1 Mayıs da çalışan işçiler, tatil yapan memurlar!


1 Mayıs uzun yıllardan beri süregelen işçi ve emekçi bayramı olarak kutlanmakta. 1 Mayıs'ta ülkemizde de Emek ve Dayanışma Günü olarak her yıl çeşitli etkinlikler gerçekleştiriliyor. Dünyanın birçok yerinde resmi bir bayram olan 1 Mayıs, 12 Eylül darbesi sonrası resmi tatil olmaktan çıkarılmıştı.

2009 Nisan'ında tekrar Türkiye'de resmi bayram ilan edildi. Peki 1 Mayıs İşçi Bayramı adını ve tarihini nereden almaktadır?

1 Mayıs'ın önemi nedir?

İşçi Bayramına uzanan sürecin ilk adımı 1856 yılında Avustralya'nın Melbourne kentinde taş ve inşaat işçilerinin çalışma saatlerinin azaltılması için başlattığı protestolara kadar dayanıyor.

Ancak bu protestolar tarihte, ABD'nin Chicago kentinde işçilerin 1 Mayıs 1886'dan itibaren iş gününün 8 saat olması için başlattığı mücadelenin, 1889'da Milletlerarası İşçi Kardeşliği Teşkilatı'nın Paris Kongresi'nde "işçilerin ortak bayramı" olarak kabul edilmesine kadar uzanıyor.

Amerikalı işçilerin, 8 saatlik iş gününü kabul ettirmek için mücadelesi 1884'te başladı. Chicago'da, Trade-Unions (İşçi Birliği) Kongresi de 1 Mayıs 1886'dan itibaren normal iş gününün 8 saat olarak belirlenmesini kararlaştırdı.

1 Mayıs 1886'da ABD'nin büyük kentlerinde beş binden fazla grev ilan edildi. Polisle grevciler arasında çıkan çatışmalarda bir işçi öldü, çok sayıda işçi yaralandı. 3 gün süren gösteriler sonrasında sendikacılardan dördü idam, dördü ağır hapis cezasına çarptırıldı.

Zamanla 8 saatlik işgünü birçok ülkede resmen kabul edildi. 1 Mayıs böylece işçilerin birlik ve dayanışmasını yansıtan bir bayram niteliğini kazandı. Günümüzde sosyalist ülkelerde (Çin Halk Cumhuriyeti, Kore Demokratik Halk Cumhuriyeti, Vietnam, Laos, Küba, Venezuela, Nepal, Bolivya) ve daha birçok ülkede tatil günü olan 1 Mayıs'ı işçiler büyük kitle gösterileriyle kutlar; bazı ülkelerde 1 Mayıs siyasal bir eylem biçimini de alır.

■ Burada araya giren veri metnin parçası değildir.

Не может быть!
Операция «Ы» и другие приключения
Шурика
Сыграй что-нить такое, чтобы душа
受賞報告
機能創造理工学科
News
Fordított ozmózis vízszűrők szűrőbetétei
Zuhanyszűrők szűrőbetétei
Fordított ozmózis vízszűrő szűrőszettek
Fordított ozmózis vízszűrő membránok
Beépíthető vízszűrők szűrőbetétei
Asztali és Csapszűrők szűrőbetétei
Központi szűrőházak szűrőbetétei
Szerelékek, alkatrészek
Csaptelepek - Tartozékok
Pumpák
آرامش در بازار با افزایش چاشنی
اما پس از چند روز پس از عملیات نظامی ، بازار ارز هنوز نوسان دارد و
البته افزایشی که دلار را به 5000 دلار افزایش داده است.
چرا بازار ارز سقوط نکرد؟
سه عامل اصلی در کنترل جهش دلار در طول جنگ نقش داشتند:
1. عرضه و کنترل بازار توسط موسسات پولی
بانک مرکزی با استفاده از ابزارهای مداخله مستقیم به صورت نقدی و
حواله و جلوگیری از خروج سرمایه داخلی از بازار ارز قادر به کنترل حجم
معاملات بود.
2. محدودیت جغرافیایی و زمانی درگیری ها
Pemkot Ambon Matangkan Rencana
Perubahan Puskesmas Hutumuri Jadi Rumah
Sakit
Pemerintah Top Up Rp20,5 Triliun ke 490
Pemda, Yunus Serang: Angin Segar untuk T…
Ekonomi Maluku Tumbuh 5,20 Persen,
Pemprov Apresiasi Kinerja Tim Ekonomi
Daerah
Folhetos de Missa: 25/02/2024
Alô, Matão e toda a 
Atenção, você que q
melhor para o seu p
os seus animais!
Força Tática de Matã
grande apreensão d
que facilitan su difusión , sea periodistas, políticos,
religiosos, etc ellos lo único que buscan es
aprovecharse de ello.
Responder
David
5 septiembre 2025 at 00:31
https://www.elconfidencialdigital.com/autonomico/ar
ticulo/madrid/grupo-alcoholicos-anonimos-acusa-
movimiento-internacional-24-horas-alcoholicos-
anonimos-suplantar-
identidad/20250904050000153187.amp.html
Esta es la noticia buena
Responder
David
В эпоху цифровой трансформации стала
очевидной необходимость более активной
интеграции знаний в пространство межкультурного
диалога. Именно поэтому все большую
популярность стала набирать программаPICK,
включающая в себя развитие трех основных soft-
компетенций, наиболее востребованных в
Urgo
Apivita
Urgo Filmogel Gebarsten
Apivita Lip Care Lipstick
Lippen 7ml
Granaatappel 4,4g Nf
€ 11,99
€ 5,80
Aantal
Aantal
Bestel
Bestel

Ülkemizde de 12 Eylül öncesi 1 Mayıs siyasi eylemlerin, çatışmaların yaşandığı durumlara kadar getirilmişti. 2009 dan itibaren yeniden 1 Mayıs ülkemizde işçi bayramı olarak çeşitli etkinliklerle kutlanmaya başladı.

Aslında bugün işten çıkarılan işçilerin, işverenleri ve hükümeti protesto ettiği, işsizliğin hangi durumlara geldiğinin tartışıldığı, işsizliğe çözüm aramak için yapılan çalışmaların, raporların açıklandığı bir gün olabilirdi. Fakat ne yazık ki işçi bayramı olmanın ötesinde işsizliğin yoğun olarak yaşandığı bir işçi bayramı günü geçiriyoruz. Haksızlıklara, mobing uygulamalarına, uzun çalışma saatlerine karşı gelebilecek bir işçi kesimi de maalesef göremiyoruz. Çünkü, gelinen noktada üniversite mezunu binlerce genç artık ne iş olursa yaparım konumuna geldiler. Her yıl üniversitelerden, meslek okullarından mezun olan gençlerin sayısı artmaya devam ediyor ve edecek de görünüyor. O nedenle 1 Mayıs işçi bayramı olmanın ötesinde hakları arayabilmenin, sorgulayabilmenin de günü olmalıdır.

Umalım ki gençlerimiz için yeni yatırım alanlarıyla çalışmanın kapıları aralansın ve haklarını sonuna kadar elde ettikleri, alın terlerinin karşılığını buldukları 1 Mayıs’lar olsun….

1 Mayıs'ta  çoğu işçi mesai harcarken, adı işçi olan bayram da memurların tatil yapması da ayrı bir garabet değil mi?